4. The reporter cleared women’s basketball head coach Matt Bollant
Bollant, who is currently named in a pending lawsuit from seven former women’s basketball players, conducted the proper handling of injuries along with athletic trainers assigned to the team. The lawsuit alleges that Bollant and former associate head coach Mike Divilbiss forced players to play through minor and severe injuries and subjected them to racism. Divilbiss left the program in May.
5. Physical altercations existed
While there are many contradictory stories surrounding the allegations of physical altercations, the report discovered one instance where Beckman possibly held down a player in what some described as a fight, while others didn’t. The report concluded that the force was appropriate.
Beckman also said he didn’t believe in hamstring injuries. Whether or not he was joking, players took the statements as reality, causing a culture where players were afraid of reporting hamstring injuries to the training staff.
6. Athletic trainers left because of student-athlete treatment
There were several athletic trainers who left the program, citing that Beckman was hard to work with. Beckman would try to interfere with medical decisions on injuries, as well as encouraging players not to report injuries.

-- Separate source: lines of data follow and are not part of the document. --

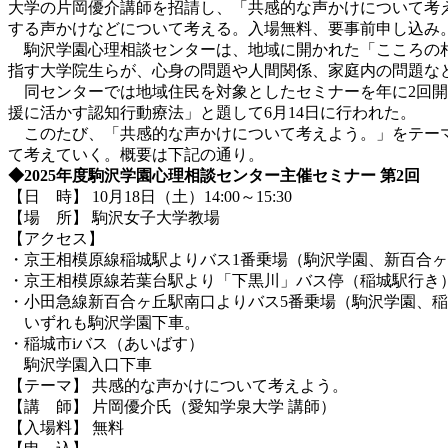
大学の片岡優介講師を招請し、「共感的な声かけについて考
する声かけなどについて考える。入場無料、要事前申し込み
駒沢学園心理相談センターは、地域に開かれた「こころの相
指す大学院生らが、心身の問題や人間関係、家庭内の問題な
同センターでは地域住民を対象としたセミナーを年に2回開
援に活かす認知行動療法」と題して6月14日に行われた。
このたび、「共感的な声かけについて考えよう。」をテーマ
て考えていく。概要は下記の通り。
◆
2025
年度駒沢学園心理相談センター主催セミナー
第
2
回
【日 時】 10月18日（土）14:00～15:30
【場 所】 駒沢女子大学教場
【アクセス】
・京王相模原線稲城駅よりバス1番乗場（駒沢学園、新百合
・京王相模原線若葉台駅より「下黒川」バス停（稲城駅行き
・小田急線新百合ヶ丘駅南口よりバス5番乗場（駒沢学園、
いずれも駒沢学園下車。
・稲城市iバス（あいばす）
駒沢学園入口下車
【テーマ】 共感的な声かけについて考えよう。
【講 師】 片岡優介氏（愛知学泉大学 講師）
【入場料】 無料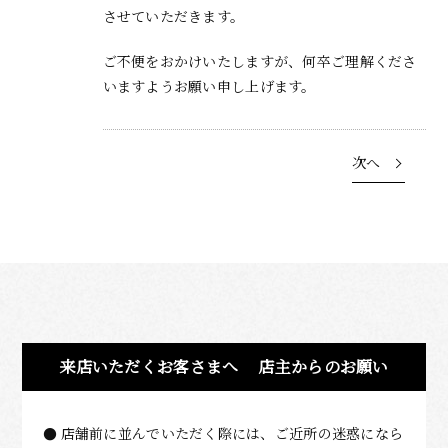
させていただきます。
ご不便をおかけいたしますが、何卒ご理解くださ
いますようお願い申し上げます。
次へ
来店いただくお客さまへ
店主からのお願い
店舗前に並んでいただく際には、ご近所の迷惑になら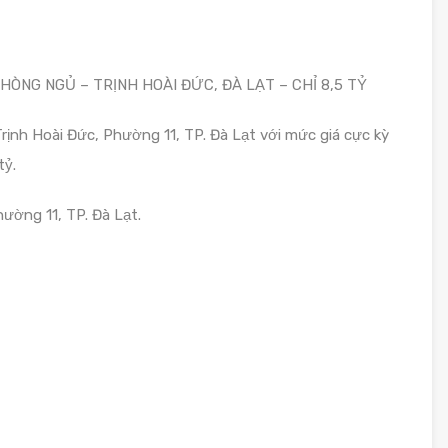
PHÒNG NGỦ – TRỊNH HOÀI ĐỨC, ĐÀ LẠT – CHỈ 8,5 TỶ
Trịnh Hoài Đức, Phường 11, TP. Đà Lạt với mức giá cực kỳ
tỷ.
hường 11, TP. Đà Lạt.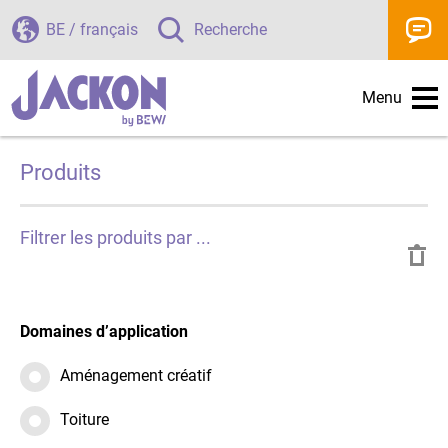
BE / français
Recherche
Menu
Produits
Réi
Filtrer les produits par ...
le
fil
Domaines d’application
Aménagement créatif
Toiture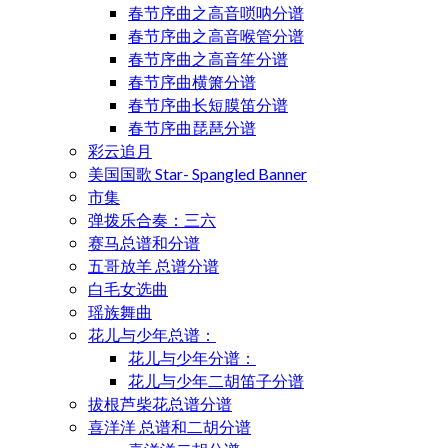
春节序曲之高音唢呐分谱
春节序曲之高音喉管分谱
春节序曲之高音笙分谱
春节序曲横箫分谱
春节序曲长短膜笛分谱
春节序曲琵琶分谱
彩云追月
美国国歌 Star- Spangled Banner
市集
弹拨乐合奏：三六
赛马总谱和分谱
五哥放羊 总谱分谱
白毛女选曲
瑶族舞曲
花儿与少年总谱：
花儿与少年分谱：
花儿与少年二胡笛子分谱
拔根芦柴花总谱分谱
喜洋洋 总谱和二胡分谱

There were six athletic trainers for the football team from 2012 to 2015, and five of the six were hired under Beckman.
Interim AD Paul Kowalczyk took over control of sports medicine in Aug. 2015 amidst the allegations of mistreatment by coaches and team trainers.

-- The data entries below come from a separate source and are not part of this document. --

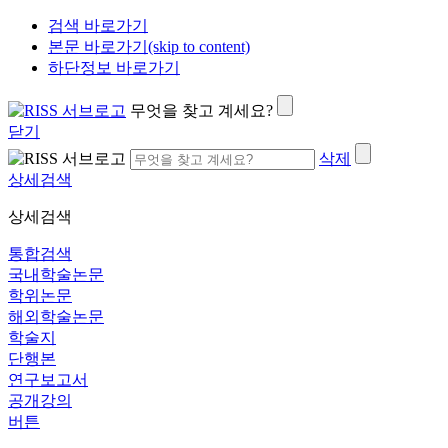
검색 바로가기
본문 바로가기(skip to content)
하단정보 바로가기
무엇을 찾고 계세요?
닫기
삭제
상세검색
상세검색
통합검색
국내학술논문
학위논문
해외학술논문
학술지
단행본
연구보고서
공개강의
버튼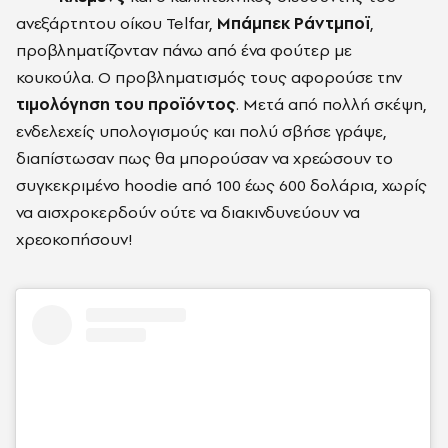
ανεξάρτητου οίκου Telfar,
Μπάμπεκ Ράντμποϊ
,
προβληματίζονταν πάνω από ένα φούτερ με
κουκούλα. Ο προβληματισμός τους αφορούσε την
τιμολόγηση του προϊόντος
. Μετά από πολλή σκέψη,
ενδελεχείς υπολογισμούς και πολύ σβήσε γράψε,
διαπίστωσαν πως θα μπορούσαν να χρεώσουν το
συγκεκριμένο hoodie από 100 έως 600 δολάρια, χωρίς
να αισχροκερδούν ούτε να διακινδυνεύουν να
χρεοκοπήσουν!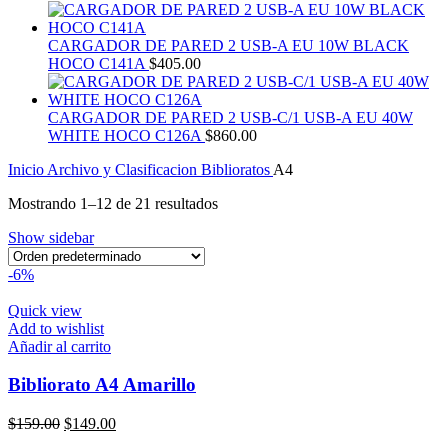
CARGADOR DE PARED 2 USB-A EU 10W BLACK
HOCO C141A
$
405.00
CARGADOR DE PARED 2 USB-C/1 USB-A EU 40W
WHITE HOCO C126A
$
860.00
Inicio
Archivo y Clasificacion
Biblioratos
A4
Mostrando 1–12 de 21 resultados
Show sidebar
-6%
Quick view
Add to wishlist
Añadir al carrito
Bibliorato A4 Amarillo
El
El
$
159.00
$
149.00
precio
precio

7. Treatment methods for spine, neck and head injuries were questionable
The report said Beckman also tried to intervene with more serious injuries. Beckman suggested that players with spine neck and head injuries were fine, and urged them to play. Beckman referenced his own neck injuries in college that he played through to foster a culture of toughness and playing through injury.

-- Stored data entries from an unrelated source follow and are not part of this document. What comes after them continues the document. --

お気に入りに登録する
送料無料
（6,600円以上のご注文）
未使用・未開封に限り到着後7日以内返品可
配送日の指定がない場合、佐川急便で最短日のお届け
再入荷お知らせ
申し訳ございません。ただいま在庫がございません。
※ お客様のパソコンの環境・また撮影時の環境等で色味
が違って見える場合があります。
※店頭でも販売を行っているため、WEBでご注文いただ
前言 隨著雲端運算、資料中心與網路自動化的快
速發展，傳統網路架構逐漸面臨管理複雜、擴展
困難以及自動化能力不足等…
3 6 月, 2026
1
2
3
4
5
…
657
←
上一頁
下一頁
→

One of Beckman’s players suffered a spine injury and was told by Beckman to “move his head” while lying on the field after the injury.
8. Mike Thomas was not associated with mistreatment
Thomas was not knowingly associated with any of the mistreatment for either program. Regardless, interim Chancellor Barbara Wilson made the decision to fire Thomas, citing that he was a “distraction.” Thomas’ buyout will cost the University $2.5 million.
“I understand the chancellor’s viewpoint that my continued presence may create an ongoing distraction for our students, coaches and staff, and I accept the situation.” said Mike Thomas in a statement Monday.
9. Former athletic trainer Toby Harkins agreed with Beckman’s philosophy
Beckman’s culture of belittling injuries was further supported by Toby Harkins. Harkins was the athletic trainer who most agreed to Beckman’s philosophy. Harkins was let go by the university after not being liscensed by the state of illinois in his first eight months. Harkins helped belittle the injury and make it a dangerous environment for players.
10. Assistant football coaches were found in opposition to Beckman’s philosophy
The report said that assistant coaches were not found of any wrongdoing. The only situations cited were those of misunderstanding between the coaches and players, or the actions had little to no impact.